◆ Text section
Quoting Victrola (Reply 4):
The problem comes in determining what to call some markets. If we stick with the definition that Socialism is the government control of all means of production, then there are few countries on this planet that can truly be called socialist.

right - I think that is the point the OP wanted to make with his statement. Before 1990, there was quite a number of socialist countries - but today there's Cuba and that's pretty much it.

Quoting Victrola (Reply 4):
Even many parties in Europe describe themselves as "Socialist". France, for example has a powerful Socialist party. However, even they don't claim to want the government to own all means of production. So what should they be called?

well, most of them are called "socialist" for historical reasons - if you look back in time, at one point hey actually did want to nationalize all industries. Today, most of them are social democratic.

◆ Extracted records
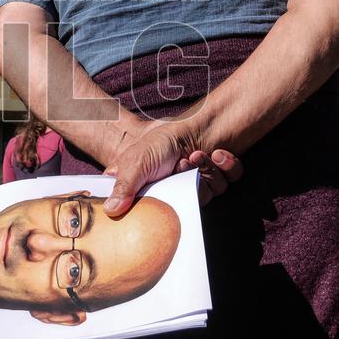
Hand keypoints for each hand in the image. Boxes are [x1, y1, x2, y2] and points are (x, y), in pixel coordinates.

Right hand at [103, 122, 241, 216]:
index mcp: (151, 190)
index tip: (158, 194)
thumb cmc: (160, 141)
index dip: (153, 209)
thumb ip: (123, 187)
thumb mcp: (135, 163)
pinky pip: (229, 181)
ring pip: (210, 195)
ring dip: (206, 172)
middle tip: (181, 167)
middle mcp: (174, 191)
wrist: (193, 124)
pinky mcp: (218, 177)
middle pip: (184, 208)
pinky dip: (227, 167)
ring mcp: (197, 185)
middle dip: (187, 185)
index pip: (146, 214)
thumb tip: (109, 211)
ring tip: (195, 155)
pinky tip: (217, 154)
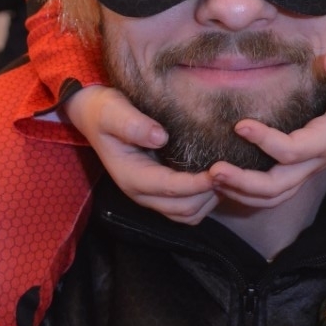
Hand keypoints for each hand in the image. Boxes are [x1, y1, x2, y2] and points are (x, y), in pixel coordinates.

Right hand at [63, 86, 217, 223]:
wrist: (94, 115)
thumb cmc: (104, 111)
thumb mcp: (113, 112)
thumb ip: (133, 124)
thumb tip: (161, 137)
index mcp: (132, 177)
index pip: (171, 189)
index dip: (198, 183)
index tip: (220, 170)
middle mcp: (142, 192)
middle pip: (182, 209)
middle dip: (208, 194)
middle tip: (231, 171)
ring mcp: (150, 194)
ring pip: (186, 214)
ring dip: (208, 200)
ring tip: (227, 175)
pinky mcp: (158, 189)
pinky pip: (185, 208)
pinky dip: (203, 199)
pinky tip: (216, 178)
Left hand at [207, 50, 325, 208]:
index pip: (294, 151)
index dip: (266, 142)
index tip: (238, 125)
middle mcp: (317, 160)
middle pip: (278, 187)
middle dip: (244, 183)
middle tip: (213, 171)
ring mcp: (310, 168)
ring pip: (275, 197)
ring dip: (242, 193)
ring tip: (211, 179)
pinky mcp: (303, 168)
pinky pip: (275, 191)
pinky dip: (248, 193)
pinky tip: (224, 182)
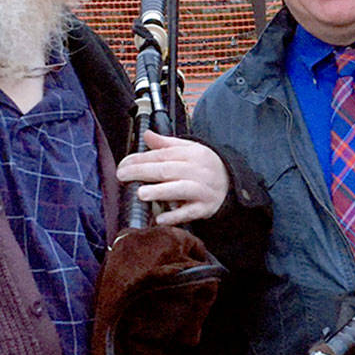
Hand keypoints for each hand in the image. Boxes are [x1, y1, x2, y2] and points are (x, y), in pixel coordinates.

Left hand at [115, 132, 229, 224]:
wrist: (231, 182)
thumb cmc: (204, 166)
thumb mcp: (189, 150)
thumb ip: (166, 144)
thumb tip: (146, 135)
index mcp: (190, 154)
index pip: (162, 155)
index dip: (140, 159)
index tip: (122, 165)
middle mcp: (196, 171)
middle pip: (167, 170)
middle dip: (142, 172)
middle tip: (122, 176)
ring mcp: (202, 190)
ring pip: (179, 189)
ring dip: (159, 192)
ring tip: (141, 194)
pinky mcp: (205, 207)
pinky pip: (189, 212)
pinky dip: (175, 216)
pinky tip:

◆ Exercises to complete
• A. Answer these questions from the socialism discussion, one line each:
(i) What definition of Socialism does Victrola give?
(ii) Which country is named as the one socialist country left today?
(iii) Which country is said to have a powerful Socialist party?
• B. Decide whether each statement agrees with the socialism discussion. Answer yes or no, and quote the words that settle it.
(i) Before 1990 there were quite a number of socialist countries.
(ii) France's Socialist party claims to want the government to own all means of production.
(iii) Most European parties called "socialist" are social democratic today.
• C. Pick up the socialism discussion after its last sentence and keep it going.

◆ Written answers
• A.
(i) The government control of all means of production.
(ii) Cuba.
(iii) France.

• B.
(i) Yes: "Before 1990, there was quite a number of socialist countries"
(ii) No: "even they don't claim to want the government to own all means of production"
(iii) Yes: "Today, most of them are social democratic."

• C.
Quoting Victrola (Reply 4):
So what do you call a country where the government, while not necesarily controling the means of production, still plays a major roll in the economy by restricting competition, fixing prices, or wages, or other types of intervention? For lack of a better term, people tend to use the word socialist to describe these types of economic systems.

I guess the problem with that nomenclature is that people automatically think of the USSR when hearing "socialism" - and there's no way you can compare, say, Sweden's economy today to the old communist block. The proper term (at least the one we use in Germany) is "social free market economy" - a free market economy with some elements to remedy it's anti-social tendencies.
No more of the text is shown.